Somehow God must've been talking to me, and I decided to pull my lap top out of the closet. I looked up M.S. on the internet. I found out, that Richard Prior has really bad M.S. and few people ever get that bad. M.S. isn't really that bad. So I figured that I wouldn't have to jump out any windows. Then it started my mission to question every damn doctor that walked through the door. I guess they don't want you to think you have something until they know for sure.

I finally got out of the hospital. They wanted to send me to physical therapy like three times a week. From not being able to do anything for a five or six days, I could barely walk. I felt like a two year trying to walk, knowing what to do, but just not doing it. I came home on Wednesday and I had mission. Friday I'd walk normal, Monday I'd run. The next Friday I'd have my @#$!ing life back. I never had that much drive to do anything.

Friday, I walked normal. Monday, I ran three steps. Wednesday, I went to physical therapy. They tested me told me they can't help me, keep doing what I was doing, maybe join a gym. I knew by Friday, my life was mine.

Unfortunately, that wouldn't be the case. I didn't take the time to rest. I continued to push. I pushed too hard. When the summer heat and humidy came, it pushed me back. It was hard to not meet that goal.
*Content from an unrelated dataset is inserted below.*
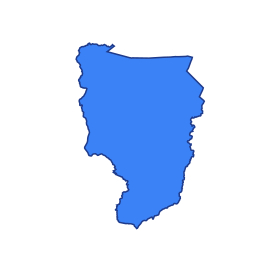 Shinyalu, Western, Kenya, rotated 293°
{"feature_id": "3690345B96442316049931", "entity_name": "Shinyalu", "entity_type": "district", "adm_level": 2, "iso_a3": "KEN", "parent_name": "Kenya", "parent_adm1": "Western", "projection": "orthographic", "projection_center": [34.839, 0.289], "detail": "fine", "context": "isolated", "style": "filled", "palette": "blue", "viewbox_px": 256, "rotation_deg": 293, "n_neighbors": 0, "source": "geoboundaries", "source_scale": "gbopen_adm2", "svg_char_len": 5809}
<svg xmlns="http://www.w3.org/2000/svg" viewBox="0 0 256 256"><g transform="rotate(293 128 128)"><path d="M209.7,139.0L207.0,133.1L200.5,120.0L194.8,106.0L194.3,104.7L193.8,104.1L193.3,101.7L190.1,79.0L198.0,83.4L198.6,81.1L197.9,81.1L195.4,79.6L195.2,78.9L195.5,77.9L195.1,77.5L194.9,76.9L195.2,76.2L195.5,75.8L195.6,73.6L194.4,72.7L194.0,72.2L194.0,71.6L193.9,71.1L193.0,70.3L192.4,68.7L192.5,67.9L192.9,67.2L192.9,66.5L192.6,65.5L191.8,63.9L191.7,62.5L190.3,61.4L190.2,60.7L190.4,60.2L190.9,60.0L191.1,59.5L190.7,59.0L190.1,58.5L189.3,58.2L188.8,58.6L188.3,58.2L187.8,57.4L187.3,56.9L186.6,56.7L186.3,55.9L185.6,55.5L185.0,54.0L184.3,53.3L183.6,52.9L183.0,52.4L181.3,52.5L180.5,52.3L179.9,52.3L179.9,52.8L178.7,53.4L178.5,54.0L176.0,54.3L173.7,53.2L172.6,53.2L171.7,53.3L170.9,53.5L170.0,54.9L169.2,55.3L168.6,57.6L168.2,58.0L167.6,59.4L166.9,59.8L166.2,59.6L165.5,59.8L165.1,60.4L164.8,60.9L164.4,61.3L163.9,62.4L163.4,62.7L163.0,63.3L162.5,63.4L161.9,63.4L161.7,64.1L161.2,64.3L160.1,65.0L158.3,65.1L157.9,64.6L157.4,64.3L156.6,64.3L156.1,64.6L155.6,64.2L154.9,64.4L154.3,64.3L153.7,63.8L152.7,63.9L151.5,65.0L151.4,65.5L150.8,65.9L149.9,66.1L149.6,66.7L147.6,68.0L147.3,68.6L147.3,69.3L147.5,70.2L147.3,70.9L147.6,71.4L147.5,72.0L147.8,72.4L148.3,73.7L148.2,74.7L146.9,75.0L145.6,75.0L143.5,75.2L141.4,74.9L139.9,74.8L138.6,74.0L136.8,73.5L135.9,72.6L135.1,72.3L134.4,72.3L133.4,72.7L131.6,74.2L130.9,74.4L130.1,74.8L130.0,75.5L131.1,76.4L131.0,77.0L129.6,77.3L128.8,77.2L128.2,77.6L127.2,78.5L125.9,79.2L125.6,79.6L125.2,80.8L124.8,81.2L124.1,81.2L123.0,81.8L122.2,82.0L121.5,82.1L120.9,82.7L120.5,85.2L120.1,85.6L118.4,87.1L117.6,87.5L116.8,87.6L115.1,88.5L114.5,89.2L113.9,90.2L111.3,92.0L111.0,92.6L110.3,93.2L109.1,94.1L108.3,94.4L104.6,94.6L103.5,94.8L102.7,95.0L100.2,95.9L99.5,96.0L98.1,96.1L93.5,95.6L92.6,95.9L92.0,96.6L89.7,100.6L88.5,101.7L87.5,102.8L87.6,104.2L87.9,105.1L88.5,105.5L89.2,105.5L90.1,105.9L90.7,106.5L91.6,108.1L91.0,110.8L91.5,111.5L92.3,112.0L93.7,113.5L93.9,114.3L93.5,115.7L93.6,117.7L92.8,119.9L92.6,120.7L92.7,121.3L92.3,122.6L91.8,123.1L91.9,124.4L91.5,125.0L90.1,126.7L89.8,127.3L88.5,128.3L88.7,128.8L88.6,129.5L87.7,130.9L87.3,131.3L86.5,130.9L86.1,131.6L85.6,131.9L85.5,132.5L85.2,133.0L84.6,132.5L83.7,132.4L83.0,131.5L82.7,132.4L81.5,131.7L81.3,132.3L81.8,134.0L81.7,134.6L81.5,135.1L81.0,134.9L80.7,134.4L80.4,135.0L80.5,135.7L80.4,137.6L80.5,139.4L80.4,140.8L80.7,141.5L79.9,142.5L79.7,143.5L79.0,143.8L79.3,145.2L78.8,145.8L78.4,146.6L78.9,147.0L79.1,147.5L79.2,148.2L78.9,148.7L78.1,148.6L77.3,148.9L76.5,148.6L75.8,148.6L75.3,148.8L75.2,149.6L75.5,150.1L74.8,150.0L74.3,150.3L73.3,150.5L71.4,152.8L70.7,152.5L70.1,152.5L69.4,152.0L69.0,151.3L68.2,150.9L67.8,150.1L67.7,149.3L66.9,148.7L66.1,148.3L64.4,149.1L63.8,148.8L63.0,148.7L62.6,149.1L62.4,149.7L61.2,149.9L60.7,149.6L60.4,149.0L59.9,148.5L59.2,148.3L57.4,149.5L56.8,149.4L56.3,149.7L55.7,149.8L54.4,149.7L54.2,149.2L53.5,148.8L52.7,147.8L52.4,148.5L51.9,148.7L51.2,148.3L50.6,148.7L49.7,149.0L47.8,148.5L47.6,149.0L48.0,149.6L48.0,150.2L46.1,150.7L45.4,151.2L44.0,151.7L43.0,152.4L41.8,152.6L41.8,153.2L41.1,153.4L40.5,153.4L39.9,153.6L39.4,154.1L39.2,155.2L38.6,155.3L38.1,156.1L37.8,157.0L38.6,160.9L39.1,163.2L40.1,165.4L40.1,166.2L40.6,167.0L41.0,168.1L41.2,169.5L41.3,171.0L41.1,171.5L40.2,172.3L39.6,174.0L38.8,175.2L39.4,175.8L40.7,176.0L41.4,176.0L42.1,176.1L45.0,177.1L47.1,177.4L48.2,178.0L49.2,178.9L49.8,180.9L50.6,181.4L51.8,181.7L55.1,184.4L55.3,185.1L54.9,185.6L54.3,185.8L53.9,186.2L54.1,186.8L56.6,186.7L57.5,186.8L58.2,188.0L59.3,189.2L59.6,189.7L60.3,190.1L62.2,189.9L63.5,189.9L64.1,190.1L65.8,191.3L66.5,191.4L67.8,192.9L68.5,193.3L69.4,194.3L69.4,195.0L69.9,195.5L70.7,195.5L71.2,195.7L72.5,196.9L72.8,197.3L73.8,198.1L74.5,199.2L75.0,199.6L76.3,199.8L76.8,200.5L77.0,201.9L77.2,202.5L77.9,203.0L79.4,203.4L81.5,203.5L82.0,203.7L83.0,203.5L83.6,203.7L84.2,203.3L85.0,203.1L85.3,202.4L85.3,201.8L86.1,201.5L87.8,200.6L89.0,201.0L89.4,201.6L89.9,201.9L91.2,202.1L92.5,201.6L93.3,201.7L93.7,200.9L94.6,201.0L95.3,200.9L95.7,200.6L96.9,200.7L97.8,200.4L98.3,199.8L99.0,199.8L99.5,200.1L100.0,199.9L100.7,198.8L101.5,198.9L102.0,199.6L102.5,199.8L104.0,199.4L104.5,199.2L104.8,198.5L105.5,198.2L106.4,198.3L106.9,197.9L109.5,196.6L110.3,196.9L111.1,196.6L111.7,196.7L114.4,196.3L115.1,196.6L115.4,197.2L116.1,197.6L116.7,197.2L118.0,197.9L118.8,198.0L120.0,198.5L120.7,198.3L121.4,197.8L122.1,198.1L122.7,198.1L123.3,197.6L124.3,198.1L125.4,197.8L126.6,198.1L127.1,198.6L127.0,199.3L127.6,199.4L129.0,199.0L129.1,198.2L129.9,198.1L130.5,197.7L131.9,197.8L132.7,197.4L132.9,196.6L132.5,196.0L132.3,194.7L132.7,194.2L134.0,193.4L134.8,192.5L135.3,192.2L136.4,192.7L137.1,192.7L137.9,192.3L137.6,191.8L137.4,191.1L137.9,190.6L138.1,188.7L138.8,188.0L139.6,188.1L139.8,188.7L140.3,189.3L141.8,189.5L142.0,190.0L142.6,190.2L143.0,190.7L145.2,190.5L145.6,190.0L145.5,188.6L145.3,188.0L145.9,187.5L146.5,187.1L147.1,187.2L147.8,187.1L148.6,187.3L149.2,187.7L150.2,188.9L150.6,188.2L152.0,188.5L153.3,188.3L154.4,189.1L155.0,189.1L155.6,188.6L156.2,187.6L156.2,187.1L155.7,186.7L155.0,186.5L154.9,186.0L155.7,185.8L156.2,185.1L156.1,184.3L156.7,183.8L157.4,183.8L158.5,184.2L159.0,183.6L159.5,182.7L160.5,182.3L162.9,182.9L162.5,183.8L163.0,184.7L163.7,185.2L164.4,185.3L164.4,186.1L164.7,186.6L165.4,187.0L165.7,187.7L166.6,188.5L167.0,189.0L167.2,189.7L167.9,190.2L168.5,190.1L169.0,189.7L169.6,189.7L170.6,190.9L171.9,190.3L172.5,190.2L172.9,189.9L173.0,189.3L173.4,188.7L174.1,188.3L174.7,188.6L177.4,187.2L179.3,187.4L180.0,187.7L181.4,187.7L182.4,187.8L182.9,187.0L184.6,181.5L192.0,181.8L194.4,181.6L203.3,159.7L206.8,160.2L214.8,159.8L215.7,159.9L218.2,159.6L217.5,154.8L216.4,153.1L213.5,146.9L212.1,143.5L209.7,139.0Z" fill="#3b82f6" stroke="#1e3a8a" stroke-width="1.5"/></g></svg>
Recently, I was doing some work on the computer and I had the Montel Williams Show on in the background (and no I'm not name dropping for someone else with M.S.). He was talking about M.S. and his program, and honestly, I only had it on for noise. That was when I heard them reading a lady's letter. She said that being diagnosed when M.S. was the day her world was shattered. I was floored. I was happy that I only had M.S. I was scared that I could've possibly had a tumor. If you have M.S. consider yourself lucky. Think of people who have A.I.D.S. or cancer or M.D. M.S. isn't a death sentence, it's just a fact of life. If you have M.S., quit whining and start living.